(WHAT NEEDS TO BE DONE) Return every one of the lines below word for word, leaving the pictures out of your answer.

[Images of plotted data]
┄┄┄┄┄┄┄┄┄┄

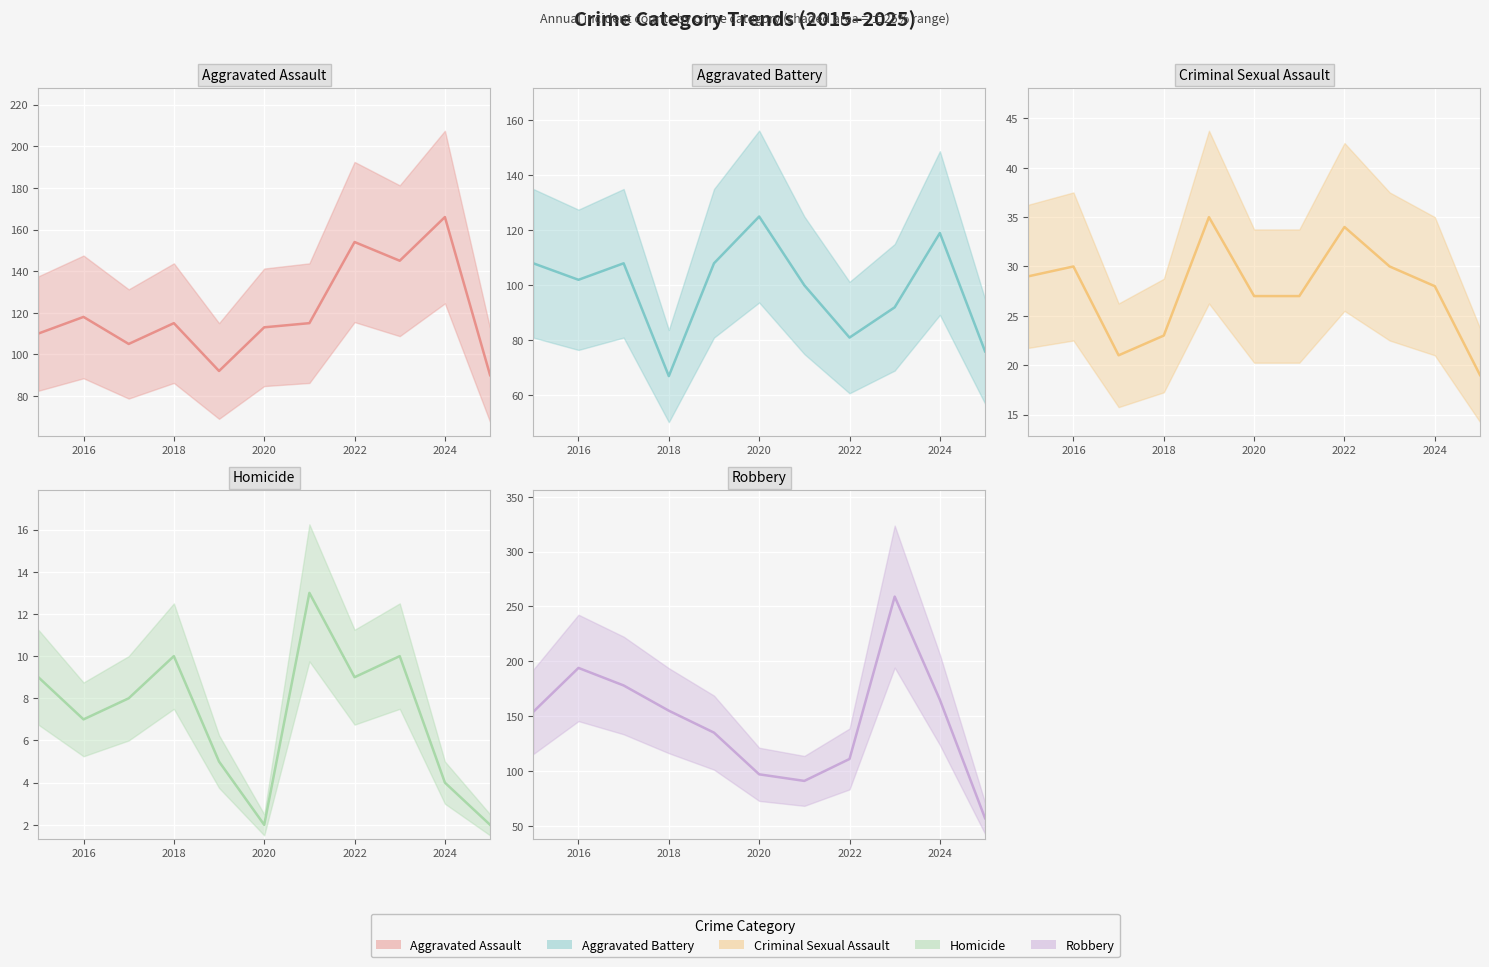

At which category does Aggravated Assault (line) reach its first local peak?

2016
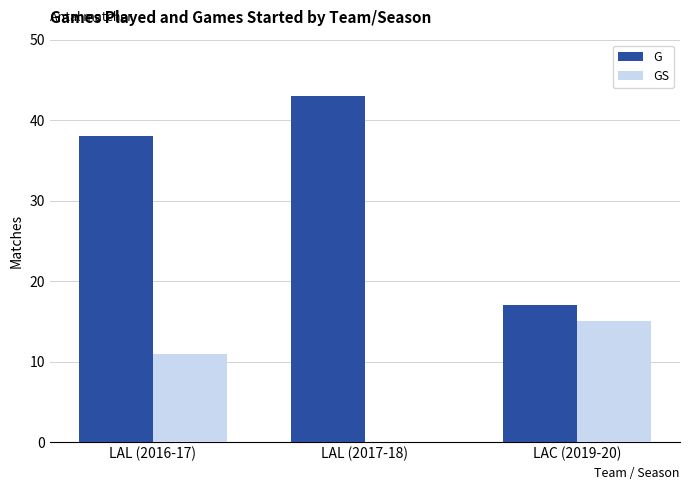

The value of G at LAL (2017-18) is 9. True or false?

False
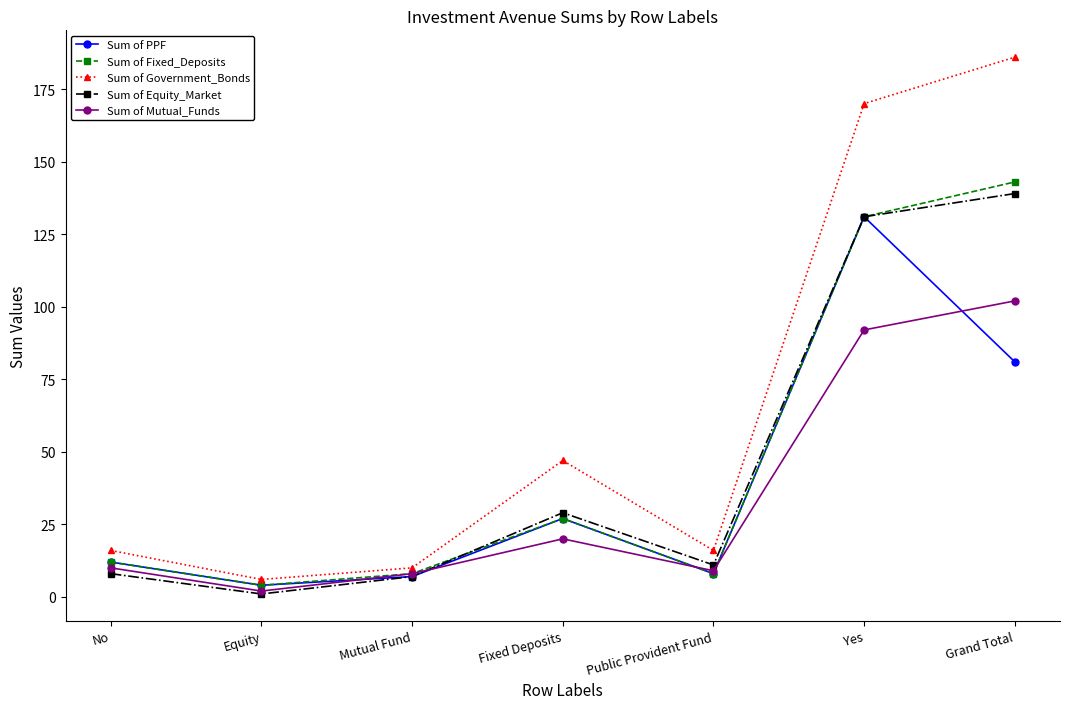

What value does the Sum of Government_Bonds series have at Grand Total?

186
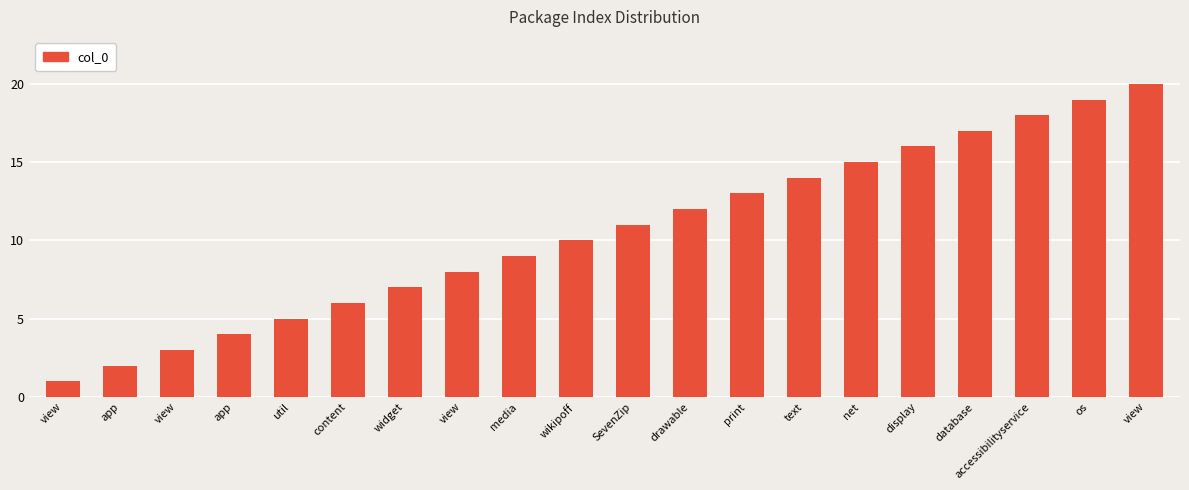

Which has a higher value, view or view?

view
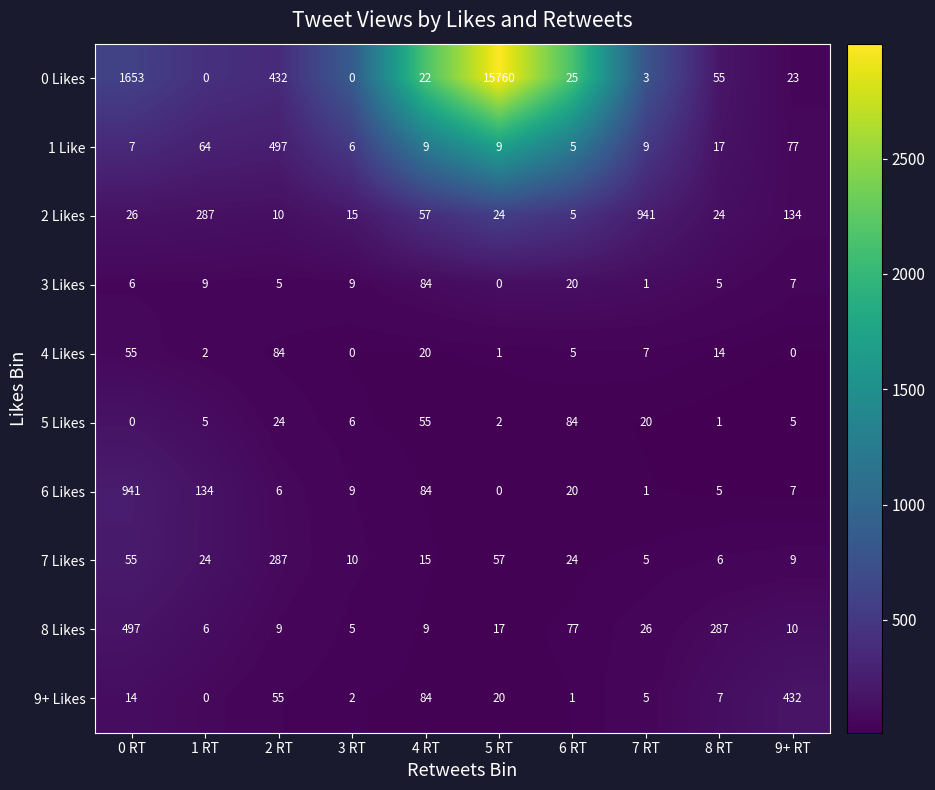

What is the difference between the 8 Likes values at 6 RT and 2 RT?

68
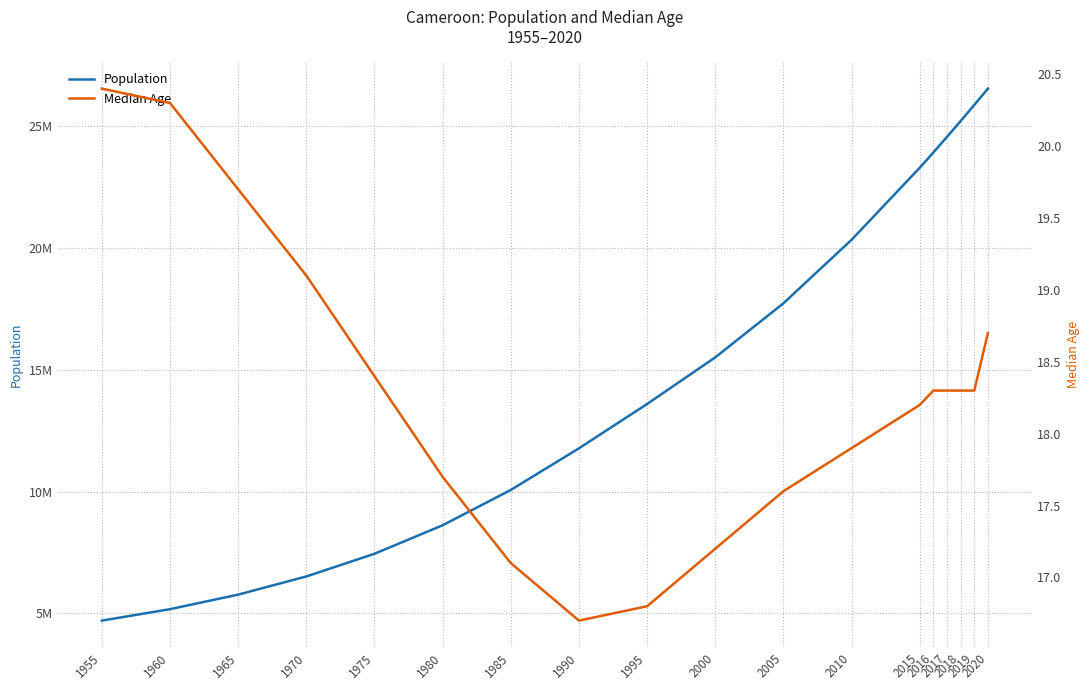

Rank the series at 1985 from lowest to highest value.

Median Age, Population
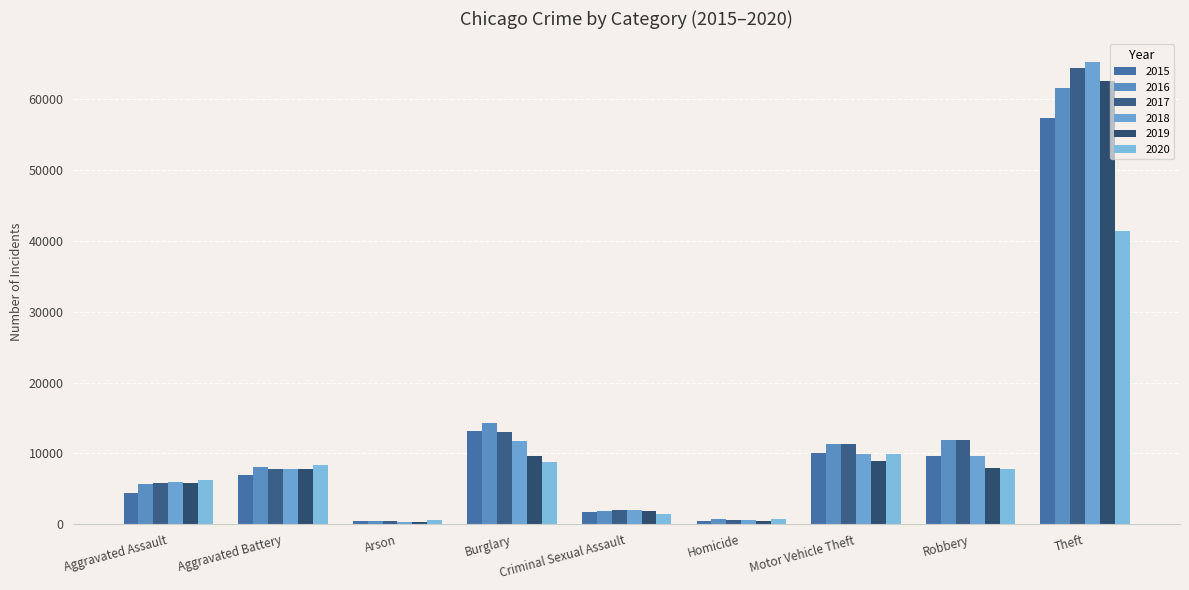

What is the maximum value for 2016?

61623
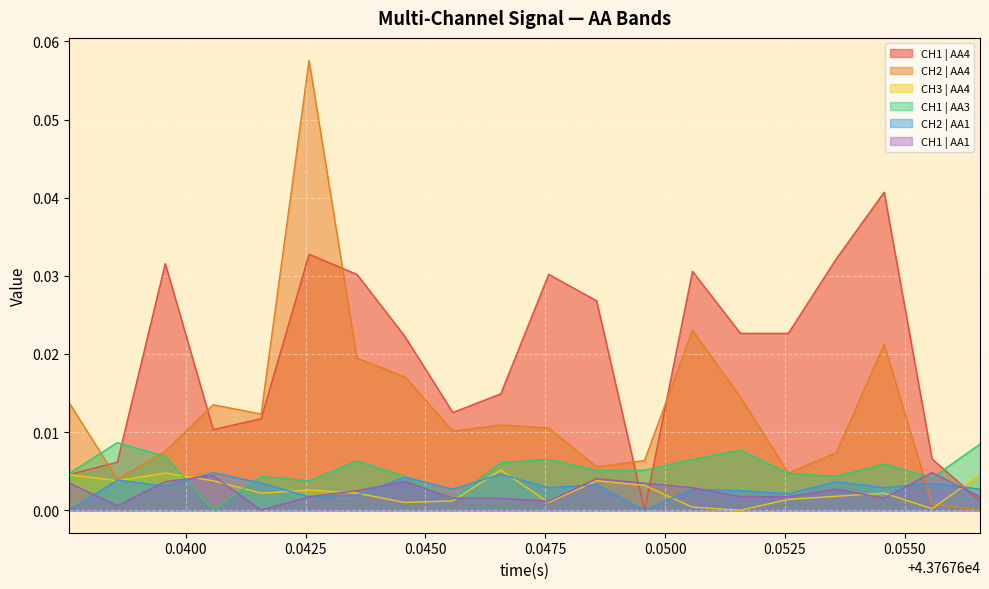

Which series has the widest spread of values?

CH2 | AA4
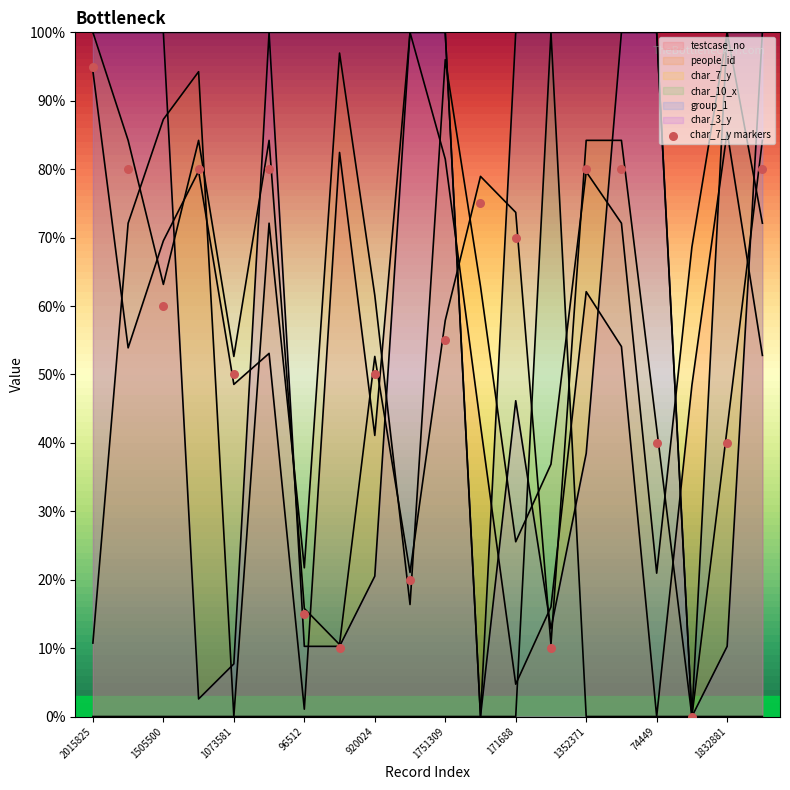

Which series has the widest spread of Y values?

testcase_no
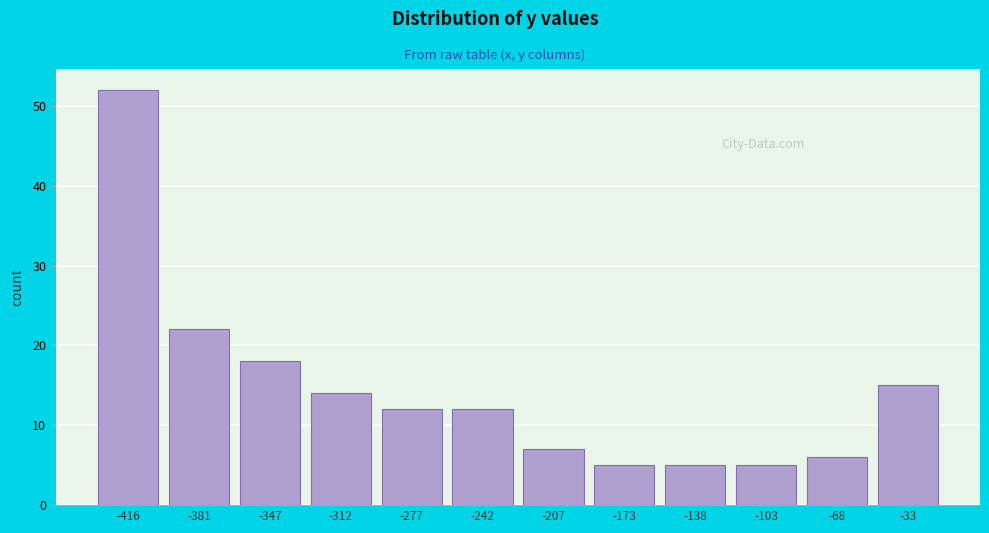

Reading left to right, extract all data points from this chart.

52	22	18	14	12	12	7	5	5	5	6	15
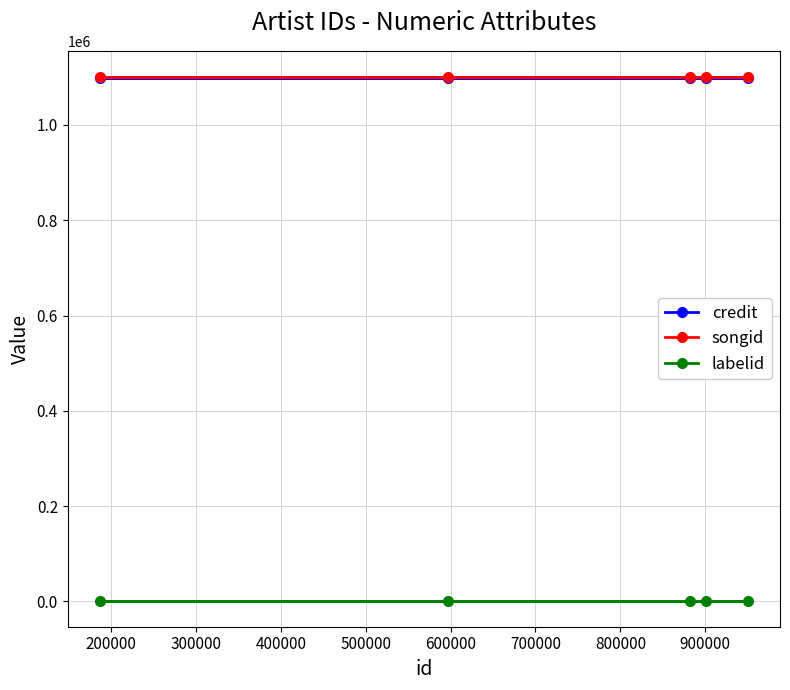

What is the minimum value for songid?

1100722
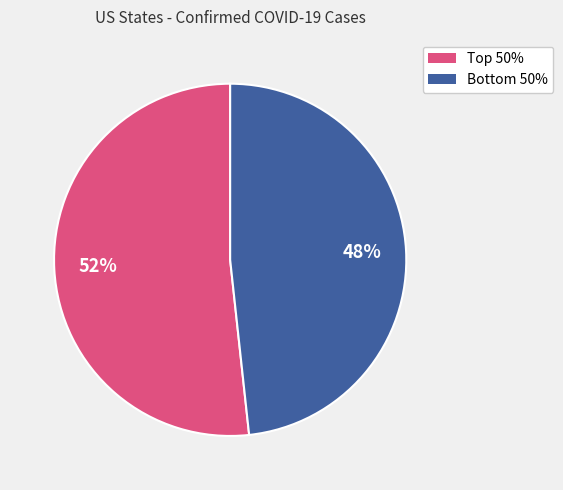

Which category has the biggest portion of the pie?

Top 50%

┄┄┄┄┄┄┄┄┄┄

(RESPONSE TO THIS EXERCISE)
At which category does Aggravated Assault (line) reach its first local peak?

2016

The value of G at LAL (2017-18) is 9. True or false?

False

What value does the Sum of Government_Bonds series have at Grand Total?

186

Which has a higher value, view or view?

view

What is the difference between the 8 Likes values at 6 RT and 2 RT?

68

Rank the series at 1985 from lowest to highest value.

Median Age, Population

What is the maximum value for 2016?

61623

Which series has the widest spread of values?

CH2 | AA4

Which series has the widest spread of Y values?

testcase_no

Reading left to right, extract all data points from this chart.

52	22	18	14	12	12	7	5	5	5	6	15

What is the minimum value for songid?

1100722

Which category has the biggest portion of the pie?

Top 50%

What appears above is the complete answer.